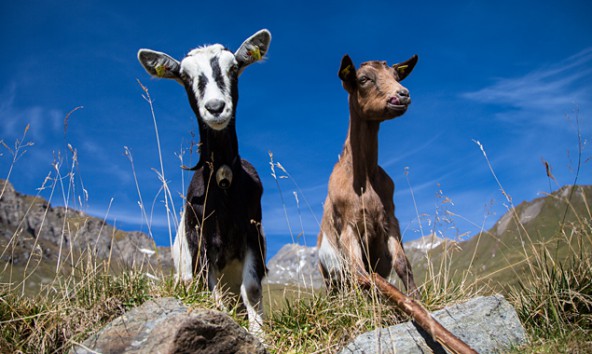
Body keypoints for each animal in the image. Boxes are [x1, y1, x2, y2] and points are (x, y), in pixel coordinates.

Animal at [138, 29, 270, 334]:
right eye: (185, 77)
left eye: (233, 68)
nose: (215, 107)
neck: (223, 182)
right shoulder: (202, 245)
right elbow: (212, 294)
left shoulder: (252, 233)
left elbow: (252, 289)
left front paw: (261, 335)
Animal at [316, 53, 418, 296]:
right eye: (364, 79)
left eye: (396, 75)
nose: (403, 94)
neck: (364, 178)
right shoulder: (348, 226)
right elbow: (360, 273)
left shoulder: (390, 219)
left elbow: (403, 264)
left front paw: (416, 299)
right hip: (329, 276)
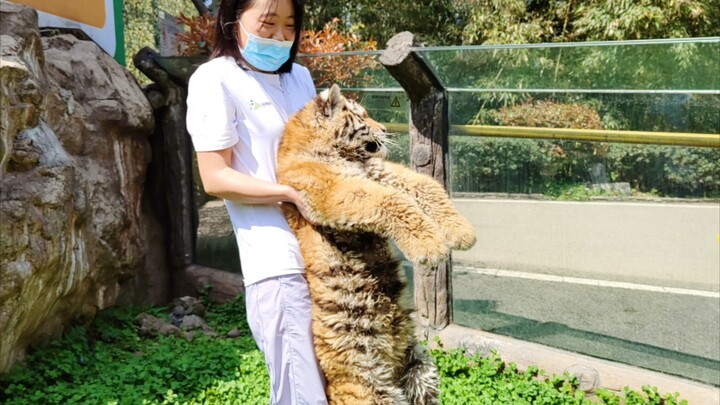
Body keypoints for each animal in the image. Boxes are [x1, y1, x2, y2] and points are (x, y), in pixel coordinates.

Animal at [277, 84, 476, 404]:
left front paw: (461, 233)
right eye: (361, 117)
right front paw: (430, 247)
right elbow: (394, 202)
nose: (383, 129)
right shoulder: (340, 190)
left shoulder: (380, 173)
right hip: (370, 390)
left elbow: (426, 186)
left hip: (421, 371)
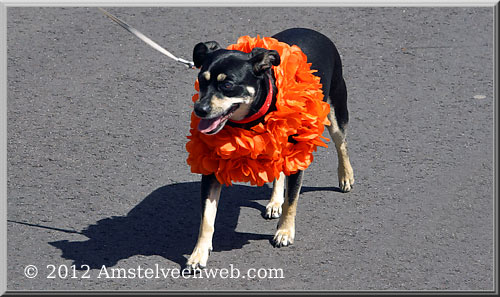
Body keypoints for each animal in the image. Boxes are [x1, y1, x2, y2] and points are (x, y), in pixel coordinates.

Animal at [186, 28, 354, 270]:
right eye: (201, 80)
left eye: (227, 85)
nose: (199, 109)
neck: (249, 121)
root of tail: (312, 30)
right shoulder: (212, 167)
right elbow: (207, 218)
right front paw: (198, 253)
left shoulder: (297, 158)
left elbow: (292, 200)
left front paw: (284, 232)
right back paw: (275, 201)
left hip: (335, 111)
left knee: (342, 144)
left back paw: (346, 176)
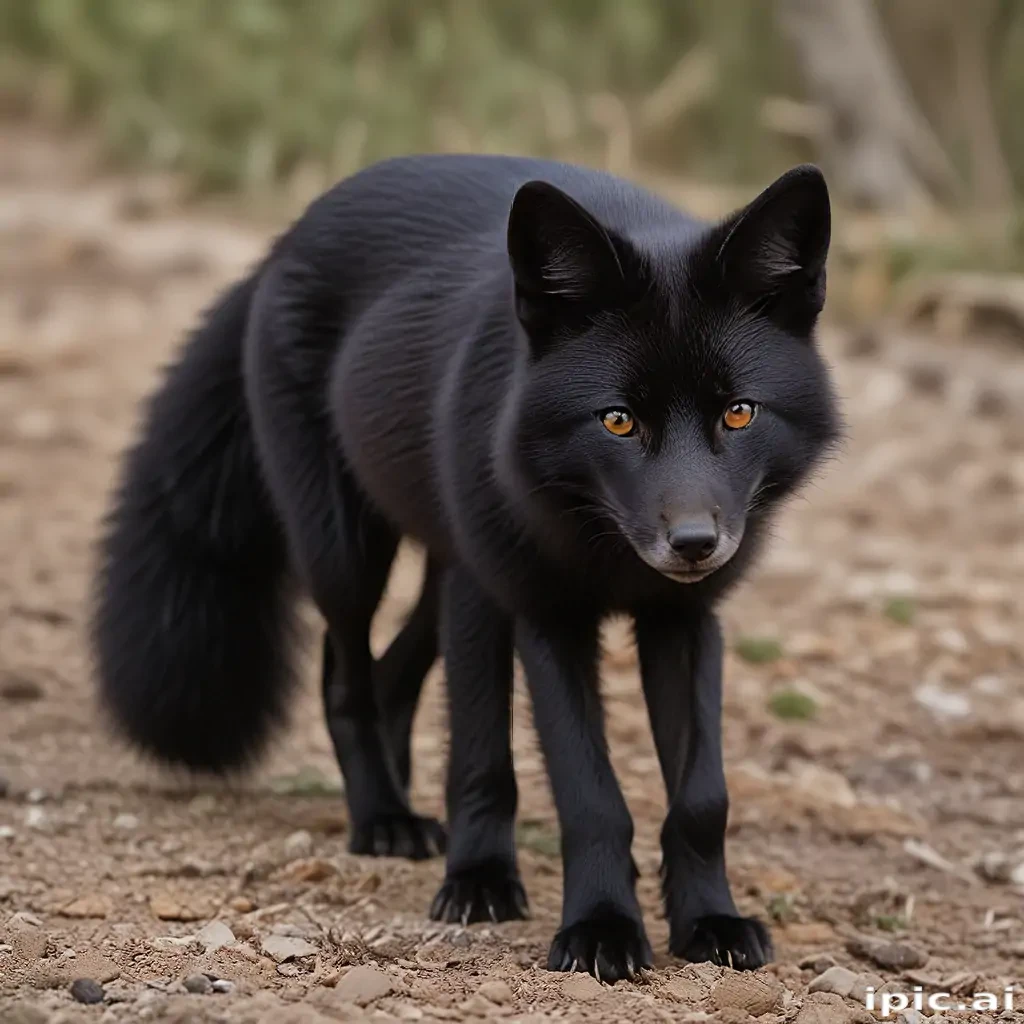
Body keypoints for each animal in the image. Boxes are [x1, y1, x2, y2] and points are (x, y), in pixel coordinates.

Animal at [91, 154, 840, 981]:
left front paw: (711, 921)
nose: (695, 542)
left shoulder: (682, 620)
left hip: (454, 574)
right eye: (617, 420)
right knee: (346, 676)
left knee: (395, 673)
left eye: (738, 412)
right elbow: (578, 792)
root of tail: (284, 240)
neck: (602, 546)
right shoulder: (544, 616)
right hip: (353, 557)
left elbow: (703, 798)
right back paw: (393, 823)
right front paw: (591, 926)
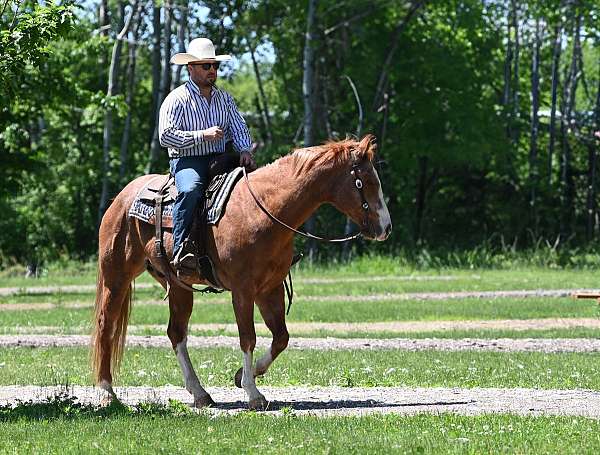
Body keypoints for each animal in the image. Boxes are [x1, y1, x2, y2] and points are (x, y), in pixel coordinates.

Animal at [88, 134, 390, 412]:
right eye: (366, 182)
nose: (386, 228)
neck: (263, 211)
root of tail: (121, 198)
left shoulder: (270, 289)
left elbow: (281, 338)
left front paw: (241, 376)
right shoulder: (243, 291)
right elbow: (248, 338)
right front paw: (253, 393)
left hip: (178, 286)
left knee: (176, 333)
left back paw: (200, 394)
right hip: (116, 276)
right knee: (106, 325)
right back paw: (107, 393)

==================================================

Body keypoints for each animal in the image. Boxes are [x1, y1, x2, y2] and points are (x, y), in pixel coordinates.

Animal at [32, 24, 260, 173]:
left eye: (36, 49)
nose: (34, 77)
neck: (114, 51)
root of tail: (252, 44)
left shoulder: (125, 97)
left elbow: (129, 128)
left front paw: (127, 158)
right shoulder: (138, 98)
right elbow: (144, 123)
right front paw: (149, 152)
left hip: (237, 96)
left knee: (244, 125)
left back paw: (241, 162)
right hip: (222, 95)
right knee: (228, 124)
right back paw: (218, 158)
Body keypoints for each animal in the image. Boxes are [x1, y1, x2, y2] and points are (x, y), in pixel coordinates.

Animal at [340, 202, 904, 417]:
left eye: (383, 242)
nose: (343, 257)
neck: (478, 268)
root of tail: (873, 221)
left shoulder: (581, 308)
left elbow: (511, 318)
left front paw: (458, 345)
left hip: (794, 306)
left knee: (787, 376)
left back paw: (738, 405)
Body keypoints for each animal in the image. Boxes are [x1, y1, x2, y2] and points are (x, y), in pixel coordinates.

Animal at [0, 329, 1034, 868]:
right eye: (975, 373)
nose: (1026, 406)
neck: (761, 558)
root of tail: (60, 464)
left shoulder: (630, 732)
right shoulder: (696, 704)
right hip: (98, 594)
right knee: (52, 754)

==================================================

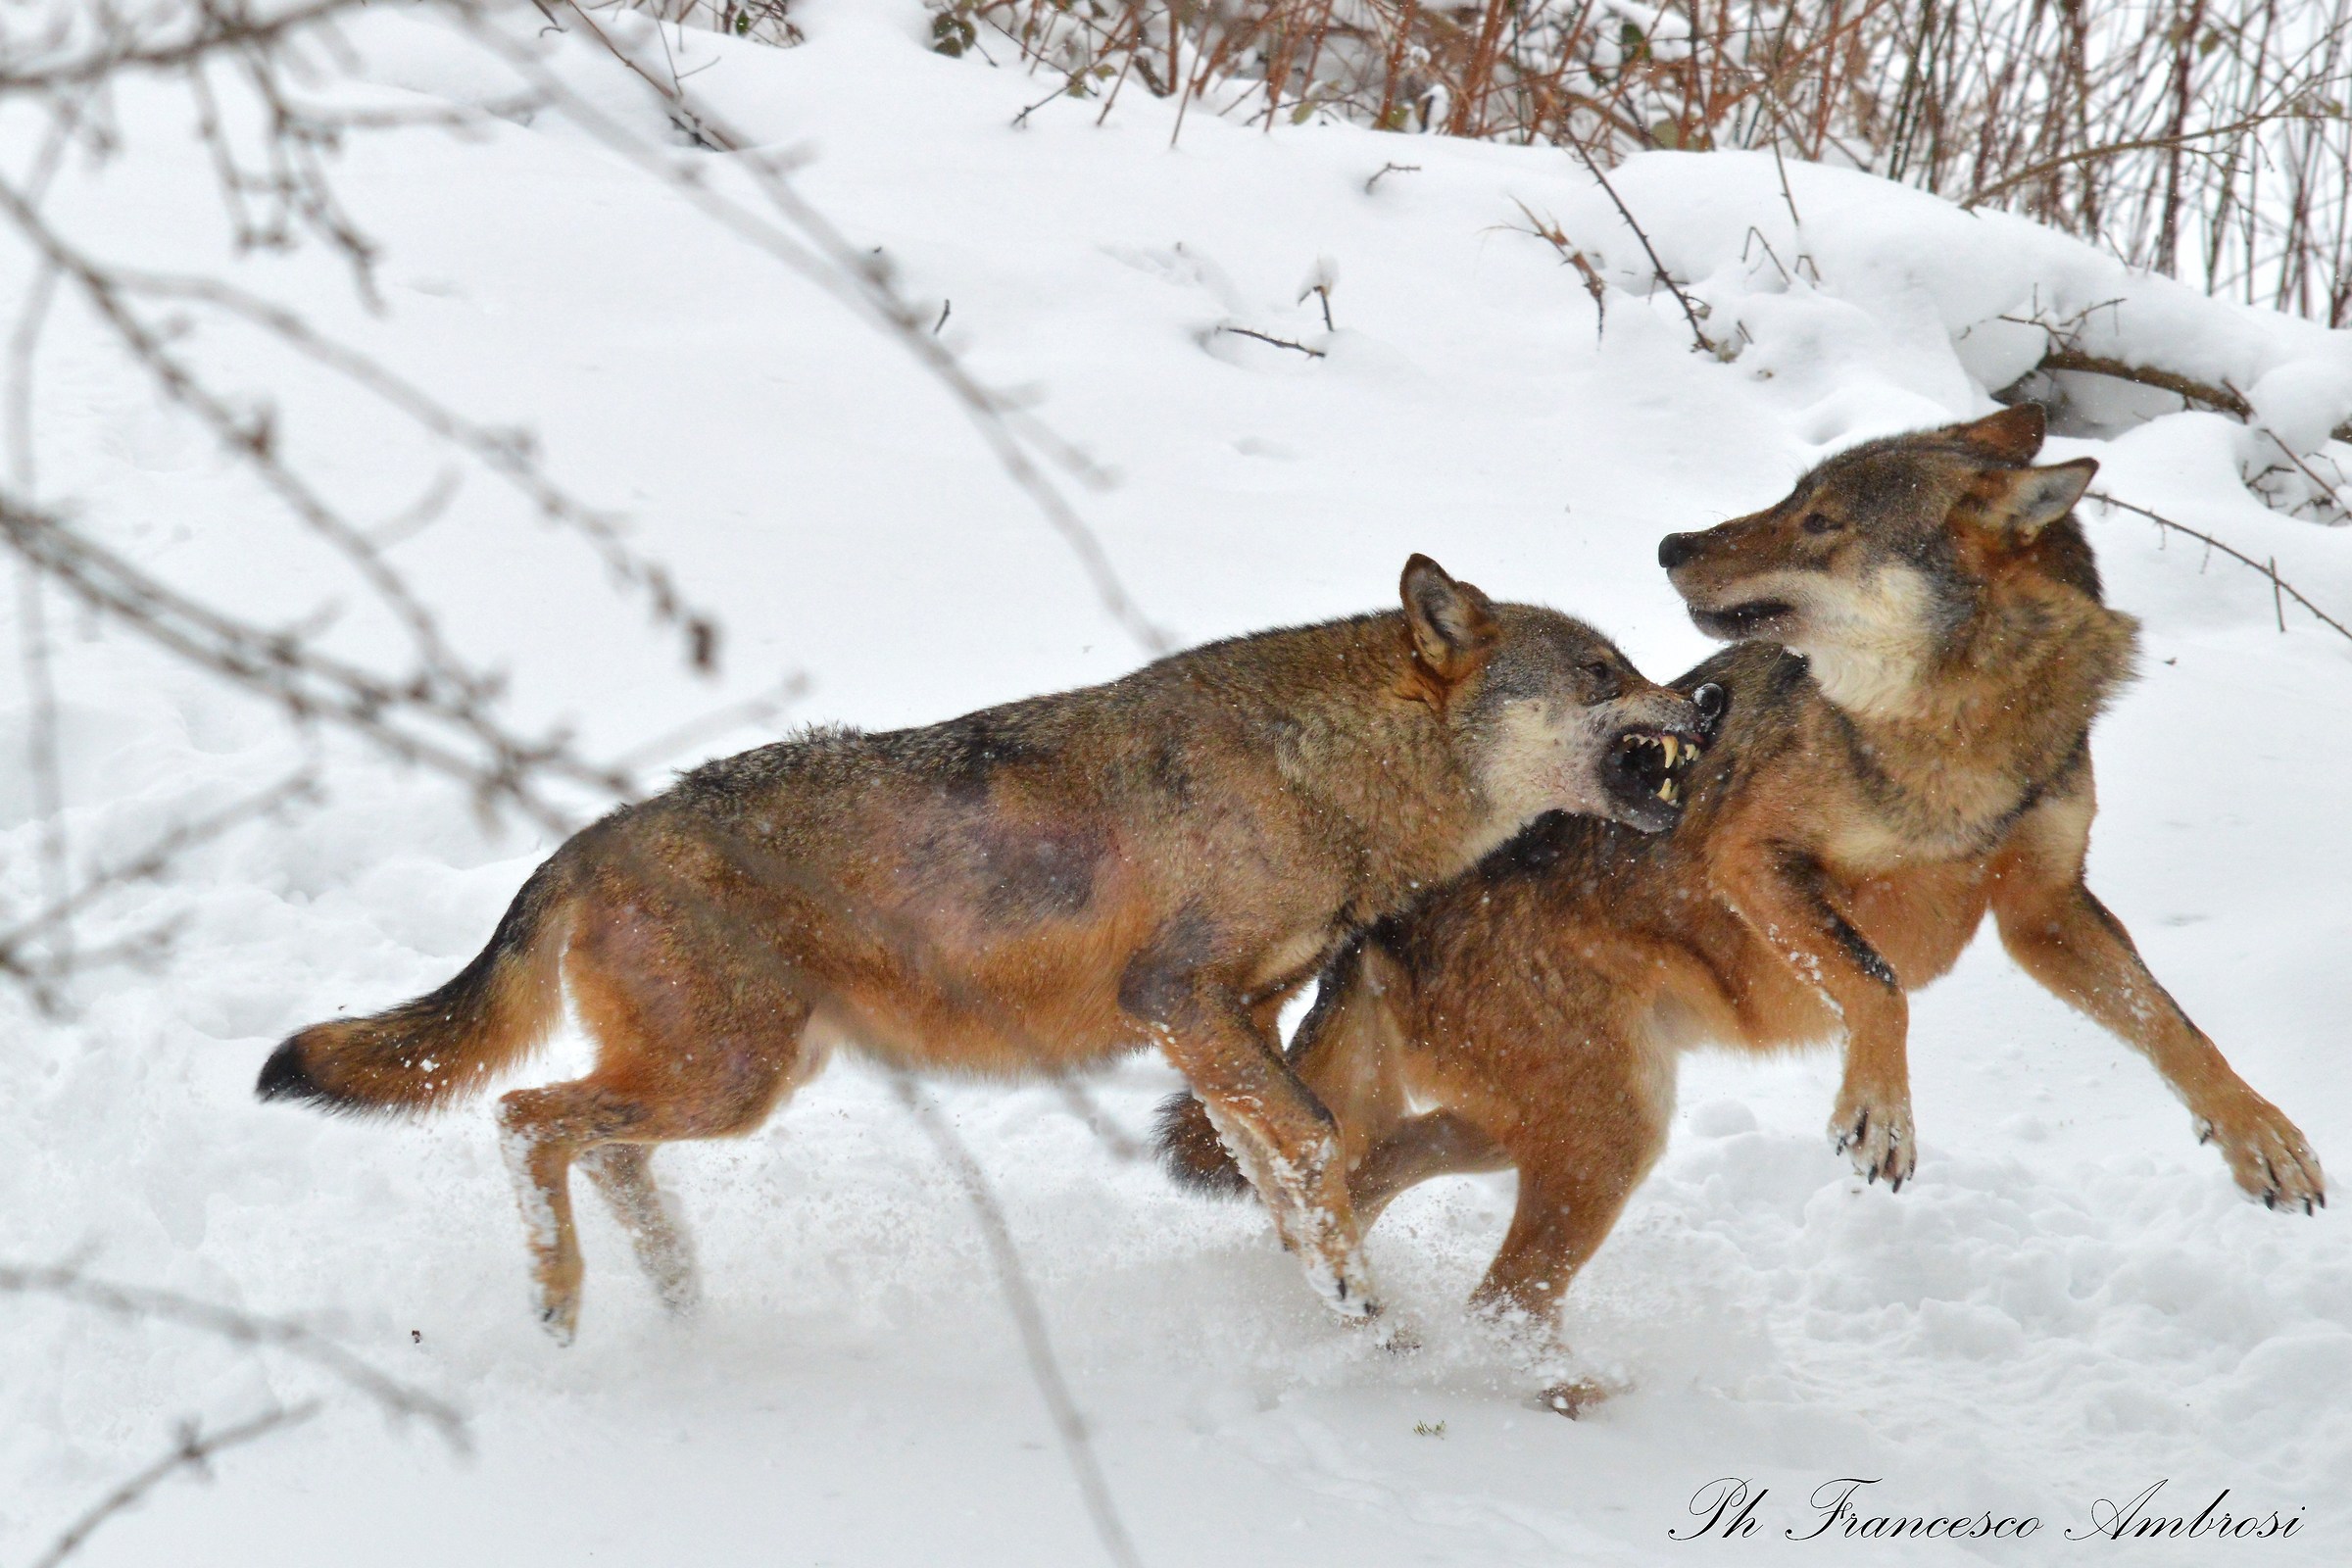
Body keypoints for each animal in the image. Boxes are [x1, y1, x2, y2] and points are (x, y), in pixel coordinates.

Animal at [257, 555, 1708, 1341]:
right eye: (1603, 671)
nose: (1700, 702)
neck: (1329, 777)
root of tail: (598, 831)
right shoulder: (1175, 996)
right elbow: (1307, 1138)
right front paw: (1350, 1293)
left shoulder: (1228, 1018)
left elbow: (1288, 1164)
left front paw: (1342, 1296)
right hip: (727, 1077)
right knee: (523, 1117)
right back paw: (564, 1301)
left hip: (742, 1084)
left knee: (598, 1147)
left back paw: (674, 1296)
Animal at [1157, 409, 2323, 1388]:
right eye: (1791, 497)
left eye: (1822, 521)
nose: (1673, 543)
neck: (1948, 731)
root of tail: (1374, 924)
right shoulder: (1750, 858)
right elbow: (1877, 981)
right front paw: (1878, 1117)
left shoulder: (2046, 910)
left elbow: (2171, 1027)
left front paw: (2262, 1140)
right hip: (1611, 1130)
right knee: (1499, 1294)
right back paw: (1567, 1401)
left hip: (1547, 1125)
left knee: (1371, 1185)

==================================================

-- TASK DETAILS --
Within the entries above, find each line where "back" appears; copy every one.

-- TASK OUTPUT --
right back paw: (275, 201)
left back paw: (346, 176)
right back paw: (393, 823)
left back paw: (200, 394)
right back paw: (107, 393)
left back paw: (241, 162)
right back paw: (218, 158)
left back paw: (738, 405)
right back paw: (564, 1301)
left back paw: (674, 1296)
right back paw: (1567, 1401)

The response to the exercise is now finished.